### What you will do
1) Using the text on breeding Cuckoo chickens, decide whether each statement agrees with it: (a) Cuckoo is a sex-linked gene. (b) Reddish brown eyes indicate pure-bred birds. (c) Blacks carrying Cuckoo are recommended for Blue or Splash matings. Answer yes or no for each, and quote the words of the text that decide it.
2) In the text on breeding Cuckoo chickens, how do males that are pure (B/B) for Cuckoo usually look?
3) Set down word for word the stretch of the text on breeding Cuckoo chickens from "Note that it" through "than the dark.".

### Excerpt
══════════════════════════════

This is the colour favoured for exhibition in the males.
Double bar factor roosters when mated to Black hens = the outcome is 95% to100% Cuckoo pullets and 100% cockerels with the lighter males also being double bar. It is rare but some Black females do hatch from this mating.
Of these Black females 50% will carry Cuckoo.
Single bar factor roosters when mated to Black hens predominantly gives offspring equalling 99% of the males are Cuckoo (with the rare Black male) to a 20% Cuckoo / 80% Black female ratio, on average. Any Cuckoo females from this mating are valuable to produce more female Cuckoo. These females display slightly darker than the males.
50% to 100% of the Blacks carry Cuckoo and can be used to deepen the colour in a Cuckoo line that displays poor depth of colour. However these Black often change leg and eye colour in their Cuckoo offspring, requiring careful selective breeding to reduce this problem = by carefully selecting those Black that have mottled legs and/or reddish brown eyes.
The reddish brown eyes indicate cross colour bred birds.
Note that it is not recommended that these Black carrying Cuckoo be used in Black or Blue or Splash matings as the Cuckoo will come through, if not in the immediate, in future generations. (this has been proven in my backyard over 20+yrs of experimenting since acquiring Blue and Splash). However if one wants to develop a new line of Cuckoo these Black are a valuable tool.
A less simplistic explanation
Cuckoo and Barring are basically the same gene, it is believed to be pivotal on if the pattern is on fast or slow growing feathers. Some may have noted juvenile ‘Cuckoo’ birds displaying ‘barring’ that blurs to Cuckoo with age. These are not Barred birds, just slow to feather out.
Cuckoo is a sex linked gene, meaning the male may have two, and be pure, B/B, for Cuckoo (will look Cuckoo) ; these are almost always a lighter colour, with the light bars wider than the dark.
Or he will have just one B/b+ and be impure (will also look Cuckoo) ; these will display a darker colour with narrow light bars.
Mating a B/B (two doses, homozygous, or double bar) male to a Black b+/- hen will give Cuckoo chicks as they are either B/b+ males or B/- females.
However if the male is an impure Cuckoo B/b+ (single bar) mated to a b+/- Black hen the chicks can be Cuckoo B/b+ males; b+/b+ Black males; B/- Cuckoo hens or b+/- Black hens.
Mating a B/B (double bar) male to a B/- Cuckoo hen will give all Cuckoo offspring – unless the male is actually an impure single bar but displays as double bar.

══════════════════════════════

### Data excerpts

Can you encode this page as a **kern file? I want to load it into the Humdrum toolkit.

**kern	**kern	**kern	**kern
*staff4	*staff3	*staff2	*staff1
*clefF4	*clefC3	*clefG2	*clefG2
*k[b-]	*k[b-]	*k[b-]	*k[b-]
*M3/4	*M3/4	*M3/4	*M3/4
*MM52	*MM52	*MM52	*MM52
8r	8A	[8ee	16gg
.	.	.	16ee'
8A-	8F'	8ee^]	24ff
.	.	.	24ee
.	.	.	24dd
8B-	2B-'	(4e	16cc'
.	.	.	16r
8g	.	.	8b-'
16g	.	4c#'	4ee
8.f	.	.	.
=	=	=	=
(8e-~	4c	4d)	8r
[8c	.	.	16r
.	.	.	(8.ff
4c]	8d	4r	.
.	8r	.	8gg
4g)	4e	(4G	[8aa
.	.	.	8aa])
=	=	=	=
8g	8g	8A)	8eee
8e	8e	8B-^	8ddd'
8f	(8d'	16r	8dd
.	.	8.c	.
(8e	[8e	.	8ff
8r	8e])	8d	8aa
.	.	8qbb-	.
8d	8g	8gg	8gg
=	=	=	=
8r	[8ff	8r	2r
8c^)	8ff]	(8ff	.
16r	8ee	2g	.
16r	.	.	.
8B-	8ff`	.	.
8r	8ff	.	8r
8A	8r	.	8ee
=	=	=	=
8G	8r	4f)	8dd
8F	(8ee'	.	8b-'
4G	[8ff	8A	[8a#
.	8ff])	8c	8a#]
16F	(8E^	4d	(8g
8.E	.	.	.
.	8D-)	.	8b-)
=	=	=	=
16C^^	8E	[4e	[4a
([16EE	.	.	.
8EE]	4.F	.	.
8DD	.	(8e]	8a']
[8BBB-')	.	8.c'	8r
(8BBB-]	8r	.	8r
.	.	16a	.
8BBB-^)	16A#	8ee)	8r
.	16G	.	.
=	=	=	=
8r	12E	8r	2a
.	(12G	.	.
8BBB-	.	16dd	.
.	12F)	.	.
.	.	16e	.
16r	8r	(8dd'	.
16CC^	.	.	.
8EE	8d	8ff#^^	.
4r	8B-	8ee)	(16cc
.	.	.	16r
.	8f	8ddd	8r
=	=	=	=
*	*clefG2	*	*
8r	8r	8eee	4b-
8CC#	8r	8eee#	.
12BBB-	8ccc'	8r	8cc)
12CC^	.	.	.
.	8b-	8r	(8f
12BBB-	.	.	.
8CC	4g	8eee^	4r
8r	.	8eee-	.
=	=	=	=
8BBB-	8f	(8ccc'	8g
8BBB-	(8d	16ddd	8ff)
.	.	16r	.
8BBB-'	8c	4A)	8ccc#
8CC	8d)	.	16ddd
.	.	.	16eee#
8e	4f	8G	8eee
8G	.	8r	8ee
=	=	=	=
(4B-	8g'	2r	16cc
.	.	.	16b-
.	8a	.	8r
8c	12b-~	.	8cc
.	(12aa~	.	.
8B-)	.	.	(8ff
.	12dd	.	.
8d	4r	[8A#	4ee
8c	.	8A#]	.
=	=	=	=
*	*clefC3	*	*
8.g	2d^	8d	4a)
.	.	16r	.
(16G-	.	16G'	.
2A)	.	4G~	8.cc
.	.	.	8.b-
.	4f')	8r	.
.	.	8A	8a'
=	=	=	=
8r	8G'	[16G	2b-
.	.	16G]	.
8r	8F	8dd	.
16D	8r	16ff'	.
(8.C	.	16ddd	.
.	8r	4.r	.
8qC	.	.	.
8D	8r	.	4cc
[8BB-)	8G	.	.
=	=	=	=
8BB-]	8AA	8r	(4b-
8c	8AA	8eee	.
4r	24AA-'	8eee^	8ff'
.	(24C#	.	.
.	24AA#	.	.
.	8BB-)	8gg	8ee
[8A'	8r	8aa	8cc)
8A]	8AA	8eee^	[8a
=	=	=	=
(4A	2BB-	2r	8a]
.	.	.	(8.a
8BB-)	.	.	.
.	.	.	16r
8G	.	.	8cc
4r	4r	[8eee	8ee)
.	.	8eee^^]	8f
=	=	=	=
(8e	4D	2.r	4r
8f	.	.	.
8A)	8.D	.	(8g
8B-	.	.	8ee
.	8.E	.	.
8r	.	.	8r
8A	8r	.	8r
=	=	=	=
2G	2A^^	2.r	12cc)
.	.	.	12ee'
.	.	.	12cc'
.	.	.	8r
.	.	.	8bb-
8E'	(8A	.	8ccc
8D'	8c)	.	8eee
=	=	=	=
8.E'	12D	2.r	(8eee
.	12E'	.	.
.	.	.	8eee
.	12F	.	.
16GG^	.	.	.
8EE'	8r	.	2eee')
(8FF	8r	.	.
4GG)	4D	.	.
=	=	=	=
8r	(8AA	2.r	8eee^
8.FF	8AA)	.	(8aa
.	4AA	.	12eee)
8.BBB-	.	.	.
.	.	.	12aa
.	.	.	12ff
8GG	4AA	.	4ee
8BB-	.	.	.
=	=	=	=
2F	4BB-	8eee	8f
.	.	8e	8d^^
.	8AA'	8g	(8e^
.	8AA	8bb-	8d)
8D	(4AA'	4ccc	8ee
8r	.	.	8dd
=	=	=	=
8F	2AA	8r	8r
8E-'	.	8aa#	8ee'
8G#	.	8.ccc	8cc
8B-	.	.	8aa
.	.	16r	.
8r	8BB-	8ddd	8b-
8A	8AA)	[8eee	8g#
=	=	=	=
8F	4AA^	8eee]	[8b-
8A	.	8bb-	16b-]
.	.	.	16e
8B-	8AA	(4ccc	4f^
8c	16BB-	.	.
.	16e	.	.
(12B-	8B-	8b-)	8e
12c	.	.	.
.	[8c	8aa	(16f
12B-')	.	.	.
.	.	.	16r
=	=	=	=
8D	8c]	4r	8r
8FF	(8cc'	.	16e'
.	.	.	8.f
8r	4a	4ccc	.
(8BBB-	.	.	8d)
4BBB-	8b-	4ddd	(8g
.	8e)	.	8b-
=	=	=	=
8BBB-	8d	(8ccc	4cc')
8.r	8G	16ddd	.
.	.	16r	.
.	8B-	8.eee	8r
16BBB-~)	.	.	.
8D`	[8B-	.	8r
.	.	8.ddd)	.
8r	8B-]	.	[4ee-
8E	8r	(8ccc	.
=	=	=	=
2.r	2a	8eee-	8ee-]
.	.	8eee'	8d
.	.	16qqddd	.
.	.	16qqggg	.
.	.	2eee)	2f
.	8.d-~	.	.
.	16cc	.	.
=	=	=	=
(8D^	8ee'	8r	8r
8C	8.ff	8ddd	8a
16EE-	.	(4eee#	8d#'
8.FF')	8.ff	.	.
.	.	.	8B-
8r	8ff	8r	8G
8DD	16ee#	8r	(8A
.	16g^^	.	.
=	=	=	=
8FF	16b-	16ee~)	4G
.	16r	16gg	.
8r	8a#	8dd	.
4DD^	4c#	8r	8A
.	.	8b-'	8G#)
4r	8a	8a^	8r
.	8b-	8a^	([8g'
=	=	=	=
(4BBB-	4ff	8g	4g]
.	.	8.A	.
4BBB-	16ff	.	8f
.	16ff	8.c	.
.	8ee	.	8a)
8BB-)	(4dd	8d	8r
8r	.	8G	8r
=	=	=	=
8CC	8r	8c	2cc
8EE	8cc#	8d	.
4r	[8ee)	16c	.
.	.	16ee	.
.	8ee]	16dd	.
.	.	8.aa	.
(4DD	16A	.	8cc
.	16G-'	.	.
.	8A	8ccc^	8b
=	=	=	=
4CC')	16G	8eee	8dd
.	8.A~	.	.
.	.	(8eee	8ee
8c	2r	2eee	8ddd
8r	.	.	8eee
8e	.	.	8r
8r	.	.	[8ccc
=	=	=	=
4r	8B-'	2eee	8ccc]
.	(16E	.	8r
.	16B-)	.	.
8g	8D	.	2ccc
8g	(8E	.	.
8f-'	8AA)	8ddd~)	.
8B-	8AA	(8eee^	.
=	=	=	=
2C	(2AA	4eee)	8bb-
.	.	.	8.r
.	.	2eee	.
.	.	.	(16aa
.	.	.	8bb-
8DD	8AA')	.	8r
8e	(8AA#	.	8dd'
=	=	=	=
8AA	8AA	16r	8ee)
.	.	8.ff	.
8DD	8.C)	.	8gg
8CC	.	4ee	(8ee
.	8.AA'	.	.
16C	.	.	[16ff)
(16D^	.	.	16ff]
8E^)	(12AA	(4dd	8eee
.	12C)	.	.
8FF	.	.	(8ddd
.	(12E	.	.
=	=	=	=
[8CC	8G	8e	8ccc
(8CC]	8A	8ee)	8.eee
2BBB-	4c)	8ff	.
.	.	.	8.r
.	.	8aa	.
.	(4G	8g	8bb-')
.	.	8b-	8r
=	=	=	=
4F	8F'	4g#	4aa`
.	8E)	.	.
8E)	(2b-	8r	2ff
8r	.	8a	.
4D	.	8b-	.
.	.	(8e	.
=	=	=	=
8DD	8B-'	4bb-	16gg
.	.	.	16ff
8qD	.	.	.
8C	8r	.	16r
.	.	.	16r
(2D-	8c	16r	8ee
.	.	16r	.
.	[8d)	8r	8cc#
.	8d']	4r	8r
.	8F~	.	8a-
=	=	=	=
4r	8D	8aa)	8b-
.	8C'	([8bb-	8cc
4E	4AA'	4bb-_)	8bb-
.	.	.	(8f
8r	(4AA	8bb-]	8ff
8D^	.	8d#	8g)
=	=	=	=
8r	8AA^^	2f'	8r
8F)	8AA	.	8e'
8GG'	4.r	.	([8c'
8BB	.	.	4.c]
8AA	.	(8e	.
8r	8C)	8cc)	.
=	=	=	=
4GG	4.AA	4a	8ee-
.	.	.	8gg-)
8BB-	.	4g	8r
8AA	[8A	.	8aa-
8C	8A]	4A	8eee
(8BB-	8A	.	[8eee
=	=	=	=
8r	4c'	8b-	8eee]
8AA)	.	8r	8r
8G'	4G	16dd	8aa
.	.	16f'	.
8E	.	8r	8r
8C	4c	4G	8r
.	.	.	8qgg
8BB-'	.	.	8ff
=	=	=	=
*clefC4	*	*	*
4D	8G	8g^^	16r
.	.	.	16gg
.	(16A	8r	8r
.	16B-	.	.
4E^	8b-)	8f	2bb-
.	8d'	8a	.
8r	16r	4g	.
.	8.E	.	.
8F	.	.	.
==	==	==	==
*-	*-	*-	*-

══════════════════════════════

### Answers per task
1)
(a) Yes: "Cuckoo is a sex linked gene"
(b) No: "The reddish brown eyes indicate cross colour bred birds."
(c) No: "it is not recommended that these Black carrying Cuckoo be used in Black or Blue or Splash matings"

2) They are almost always lighter, with the light bars wider than the dark.

3)
Note that it is not recommended that these Black carrying Cuckoo be used in Black or Blue or Splash matings as the Cuckoo will come through, if not in the immediate, in future generations. (this has been proven in my backyard over 20+yrs of experimenting since acquiring Blue and Splash). However if one wants to develop a new line of Cuckoo these Black are a valuable tool.
A less simplistic explanation
Cuckoo and Barring are basically the same gene, it is believed to be pivotal on if the pattern is on fast or slow growing feathers. Some may have noted juvenile ‘Cuckoo’ birds displaying ‘barring’ that blurs to Cuckoo with age. These are not Barred birds, just slow to feather out.
Cuckoo is a sex linked gene, meaning the male may have two, and be pure, B/B, for Cuckoo (will look Cuckoo) ; these are almost always a lighter colour, with the light bars wider than the dark.